Maggie pasó sus dedos por el torso sudoroso del director. Sabía que Bud seguía en cama, durmiendo otra resaca.

—Rod, tú y yo hemos trabajado juntos muy a fondo en este tipo de proyectos. Fíjate lo útil que resultó nuestro documental de las ballenas para mejorar la situación de esos animales.

—Eso cuéntaselo a tu corcovada muerta —le replicó Rod con una sonrisa cargada de intención.

—Olvídate de eso ya, maldita sea. —Posó sus manos en los hombros aceitados del hombre—. ¿No te das cuenta, Rod? ¡Este es el gordo! ¡Es la historia que nos dispara a los dos a la cumbre! A los dos. ¿Qué tal te suena «productor ejecutivo»?

Miller se lo pensó un momento y luego sonrió.

—Suena bien.

—El puesto es para ti. Y ahora, ¿podemos olvidarnos un momento de esa ballena muerta?

—Supongo que sí.
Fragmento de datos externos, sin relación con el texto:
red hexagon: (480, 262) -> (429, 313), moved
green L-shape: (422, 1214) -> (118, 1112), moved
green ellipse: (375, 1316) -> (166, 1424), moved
Pero escucha, como tu productor ejecutivo, te recomiendo encarecidamente que hagamos algo para crear alguna pequeña diversión porque tu equipo de filmación está perdiendo la paciencia.
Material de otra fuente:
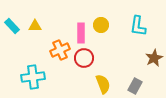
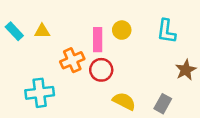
yellow semicircle: (103, 84) -> (124, 101), turned -42

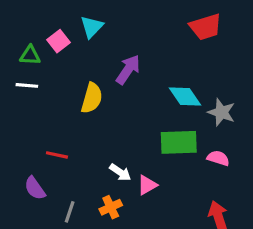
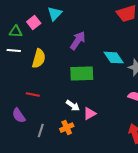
yellow semicircle: (92, 98) -> (39, 59), moved
green rectangle: (179, 142) -> (82, 74), moved

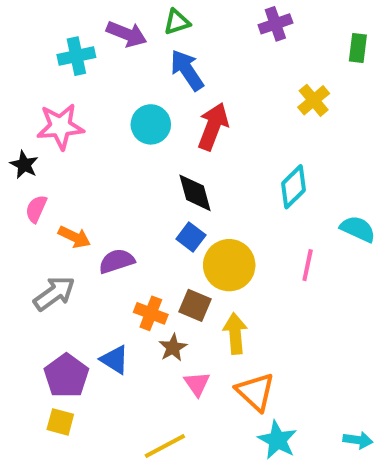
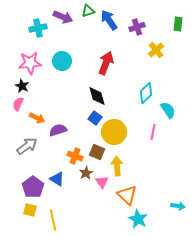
purple cross: (275, 24) -> (137, 27), moved
blue arrow: (187, 70) -> (109, 20), moved
cyan circle: (151, 124) -> (62, 61), moved
black star: (24, 165) -> (22, 86), moved
cyan semicircle: (358, 229) -> (168, 110), moved, turned 30
pink triangle: (197, 384) -> (102, 182), moved
cyan arrow: (358, 440) -> (178, 206), moved
yellow line: (165, 446) -> (53, 220), moved, turned -75

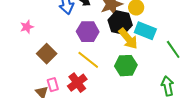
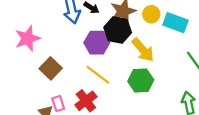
black hexagon: (120, 23) -> (118, 30), moved
pink star: (27, 27) -> (28, 38), size x1.6
cyan rectangle: (145, 31) -> (176, 23), moved

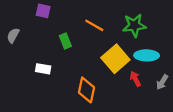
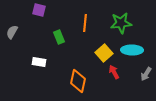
orange line: (94, 25) -> (85, 23), turned 66
yellow square: (115, 59) -> (104, 53), size x0.7
red arrow: (135, 79) -> (114, 72), moved

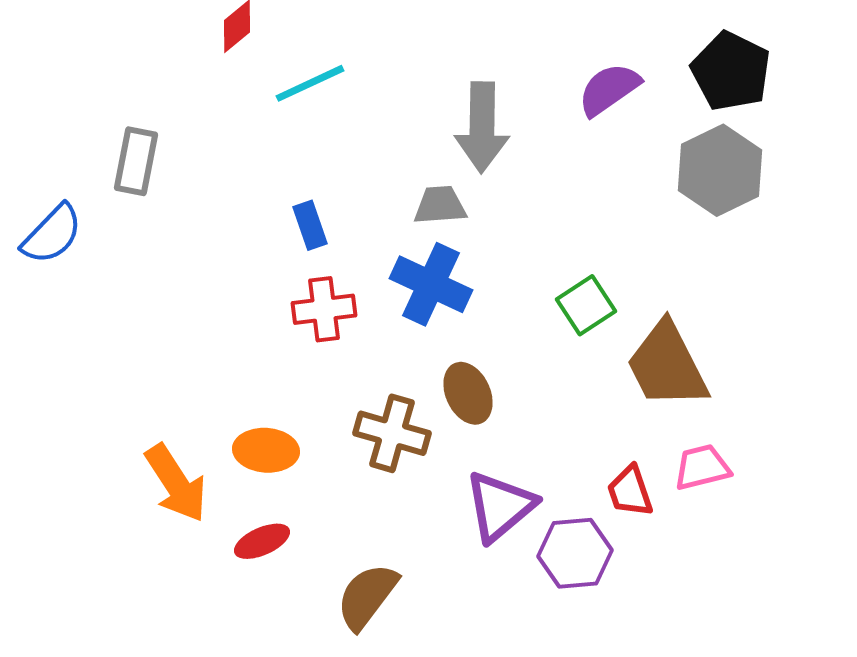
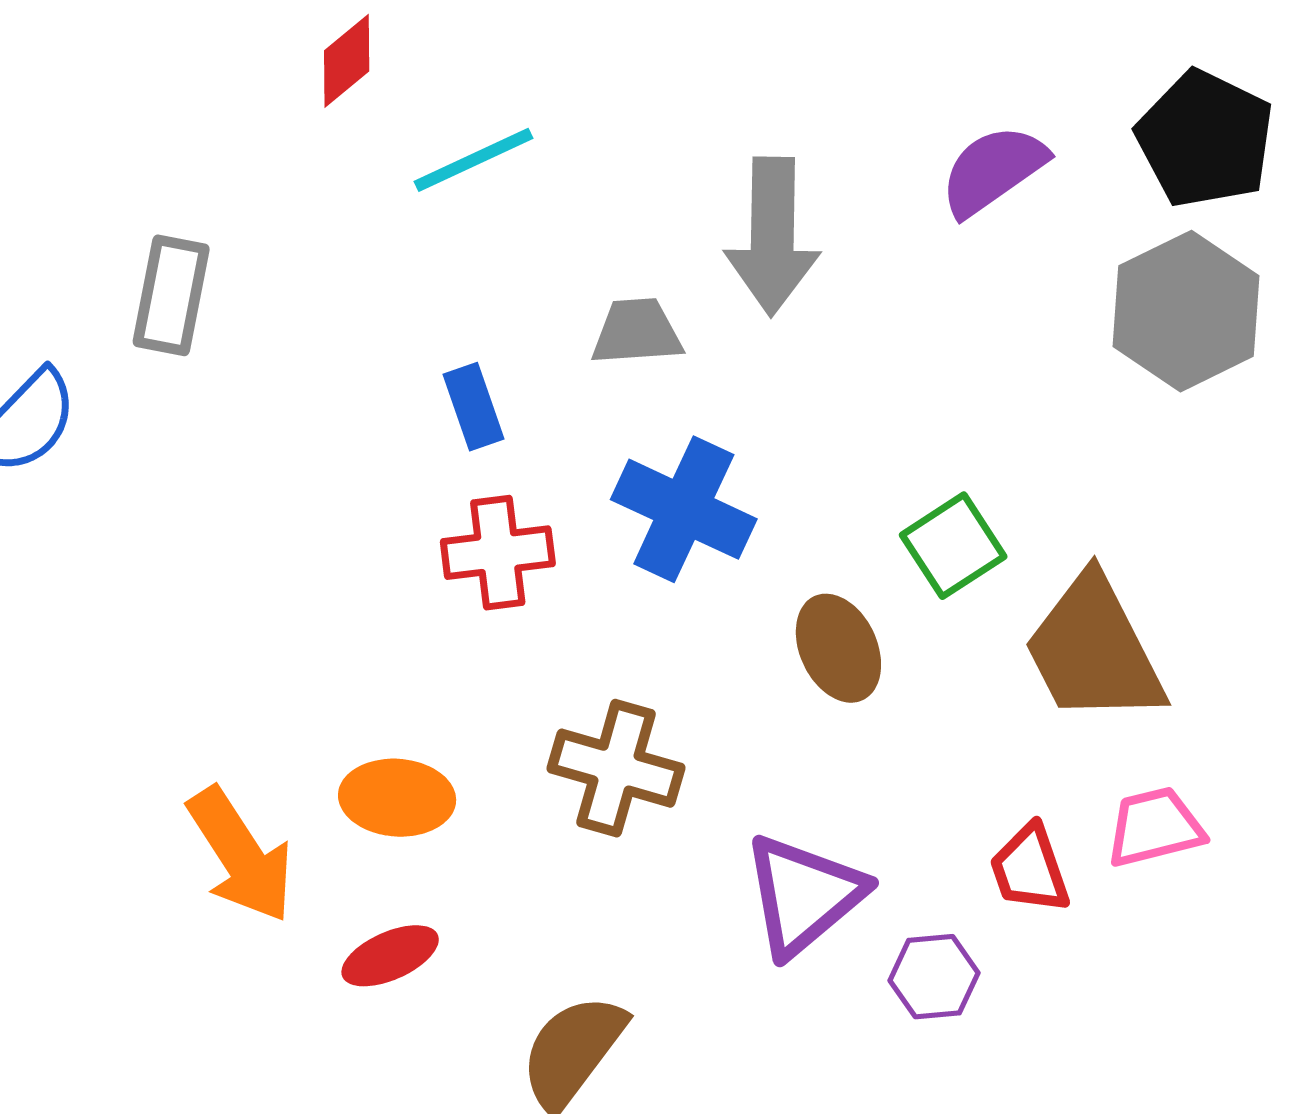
gray trapezoid: (440, 205) -> (637, 332), moved
brown ellipse: (468, 393) -> (838, 648), moved
purple hexagon: (575, 553) -> (934, 977), size x0.7

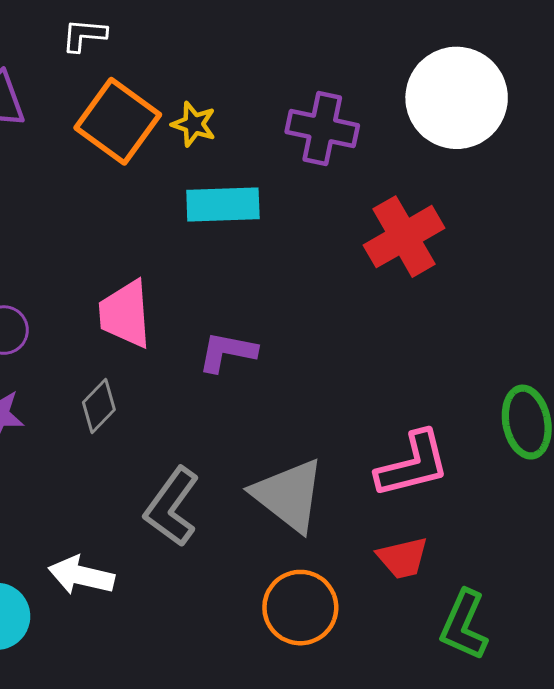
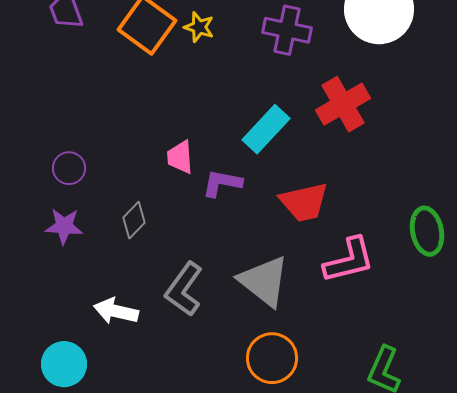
cyan rectangle: (223, 204) -> (266, 129), moved, turned -45
pink trapezoid: (125, 314) -> (180, 157), moved, size x0.7
red trapezoid: (403, 558) -> (304, 202), moved, size x1.4
white arrow: (81, 575) -> (116, 311), moved

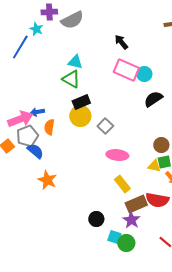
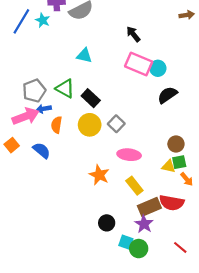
blue line: (20, 47) -> (21, 21), moved
green triangle: (71, 79) -> (65, 89), moved
black rectangle: (81, 102) -> (91, 98), turned 66
yellow circle: (80, 116) -> (90, 125), moved
gray pentagon: (27, 136) -> (34, 91), moved
orange star: (47, 180) -> (99, 175), moved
—Estoy de acuerdo y tengo una idea. Quería hacer una prueba con el tubo para tiburones. ¿Qué te parece si lo metemos en el agua y filmo unas tomas esta tarde?

—¡Hum! No es mala idea —respondió con una sonrisa—. Eso me permitirá afinar la colocación de las luces submarinas. Quizá puedas sacar unas buenas secuencias de un gran tiburón blanco. Solo con eso, ya habría merecido la pena el viaje.

Maggie movió la cabeza en gesto de negativa.

—¿Ves?, ese es tu problema, Rodney querido. Por eso es mejor que te quedes conmigo si quieres llegar a alguna parte en este oficio. —Le dio un cachete en la mejilla con aire maternal y añadió—: No sabes pensar a lo grande.

Se agachó para coger su traje isotermo y ofreció a Miller una breve visión de su espalda bronceada, con las marcas del traje de baño.

—Otra cosa, Rod. Hazme un favor: no le comentes a Bud que eres mi productor ejecutivo. —Le dedicó una dulce sonrisa—. Se pondría celoso.